• [To-do item]
Each entry is to be retyped without alteration, and no picture is to be included.

• [Records shown]
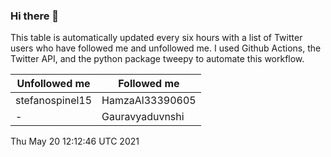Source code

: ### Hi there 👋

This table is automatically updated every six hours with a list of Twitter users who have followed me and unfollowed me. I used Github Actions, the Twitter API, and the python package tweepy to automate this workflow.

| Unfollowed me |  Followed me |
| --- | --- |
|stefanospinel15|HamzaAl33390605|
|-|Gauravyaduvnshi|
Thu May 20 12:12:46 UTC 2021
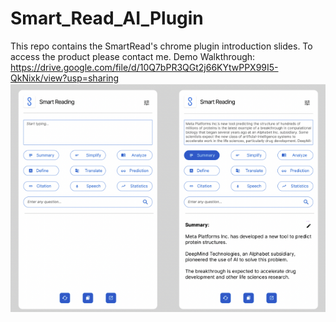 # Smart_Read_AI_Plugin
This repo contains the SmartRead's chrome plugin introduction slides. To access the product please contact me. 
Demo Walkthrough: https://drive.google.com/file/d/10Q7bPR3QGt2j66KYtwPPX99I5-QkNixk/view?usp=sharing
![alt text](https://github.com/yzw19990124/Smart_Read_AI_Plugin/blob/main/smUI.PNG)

• [Exercise solution]
Source code

: ### Hi there 👋

This table is automatically updated every six hours with a list of Twitter users who have followed me and unfollowed me. I used Github Actions, the Twitter API, and the python package tweepy to automate this workflow.

| Unfollowed me |  Followed me |
| --- | --- |
|stefanospinel15|HamzaAl33390605|
|-|Gauravyaduvnshi|
Thu May 20 12:12:46 UTC 2021
 # Smart_Read_AI_Plugin
This repo contains the SmartRead's chrome plugin introduction slides. To access the product please contact me. 
Demo Walkthrough: https://drive.google.com/file/d/10Q7bPR3QGt2j66KYtwPPX99I5-QkNixk/view?usp=sharing
![alt text](https://github.com/yzw19990124/Smart_Read_AI_Plugin/blob/main/smUI.PNG)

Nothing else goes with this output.